## Excerpted text
------------
And just as you might begin to feel fed up with his boasting he says:

“Yet whatever gains I had these I have come to regard as loss because of Christ.” v.7

How powerful is that? Paul, like Isaiah is using literary techniques to emphasise his points and he does so in this piece by using himself as an example. What he is basically saying is that it does not matter a hoot who you are or what your connections might be, all that matters to God is your commitment to Christ.

This verse, verse seven, is levelling. No one is able to put him or herself above anyone else for in Christ we are all one, all equal. This is the real Paul – radical and dangerous writing. You can see why many slave owners became worried when their staff became Christian and in some ways this passage could be seem as a forerunner of the Communist manifesto – all are equal. All are equal but we gain that equality though Jesus Christ and his sacrifice and that is where we part company from the Communists who would deny Christ.

Yet, saying this in a former congregation I ministered in I had a very devout and committed Christian man, who had for decades been a member of the Scottish Communist Party, who when that organisation fell apart became an Episcopalian because he felt that in Christ he could remain close to his political ideals. Communism was the cause of his conversion. This man remains a committed Christian and regular worshipper to this day.

So, what is Paul saying to us this morning? He tells us that if we turn to Christ and try to follow his ways then we are all equal in God’s eyes. No human being is more or less important to God than any other. We are all loved unconditionally and accepted. Viva, the revolution of Christ – this should be our rallying cry as we go out into the world and tell everybody how much God loves them.

Matthew 21:33-46

With Matthew, we are right back in the vineyard again. The vineyard was a familiar sight in Christ’s time and world and they would have always been well cared for, for unless they were the harvest would have been poor and the wine awful.
------------
## Apply what you read
**1.** In the sermon excerpt, what did the longtime Scottish Communist Party member become when that organization fell apart?
**2.** Please carry the sermon excerpt forward from its last sentence, about the vineyard in Matthew.
------------
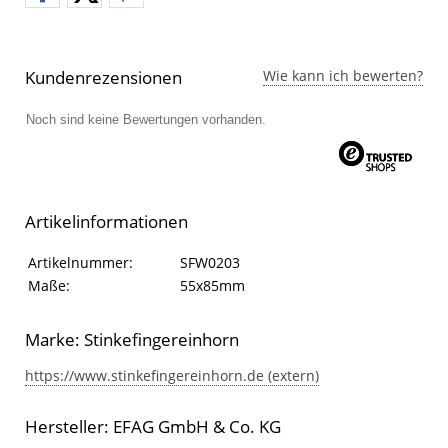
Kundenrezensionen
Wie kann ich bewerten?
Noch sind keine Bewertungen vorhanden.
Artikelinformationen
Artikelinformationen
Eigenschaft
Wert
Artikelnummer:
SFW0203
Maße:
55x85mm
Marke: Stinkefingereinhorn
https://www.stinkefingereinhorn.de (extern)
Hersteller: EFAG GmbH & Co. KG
------------
## Results for each task
**1.** He became an Episcopalian.

**2.**
The owner of this vineyard, like the one in Isaiah cares for his property and he chooses people to tend it for him whom he thinks will care for it too. They do care for it but they care too much and want to possess it and not to share its crop with the owner. There is a direct analogy here to God (the owner) and his people (the tenants). All goes well until the owner comes for his payment and it is then that the tenants revolt. They believe the owner does not deserve and payment for their hard work. The owner is patient and sends his envoys to explain that without him the tenants would not have anything to harvest for he owns the land and the vines and as such is rightly due his rent. The tenants do not want to listen and kill the messengers. Eventually, the owner sends his son, who in turn is murdered as well. Again this is a foreshadowing of Christ’s crucifixion. 

The owner had hoped that the tenants would respect his son and see sense – but some hope. Selfishness and envy win the day.

If we see the owner of the vineyard as God, the messengers as the prophets and the son as Christ we get a very clear picture of how Jesus was came to be crucified. The owner was not greedy, he did not expect all the harvest just his due but the tenants have become so self-centred and self-absorbed that they reject the owner and murder his son, thus forever removing themselves from the generosity of the owner. This is a warning to us not to reject God or his son through our own self-centredness. God has so much to offer us if we worship him, so much if we choose to share in his kingdom.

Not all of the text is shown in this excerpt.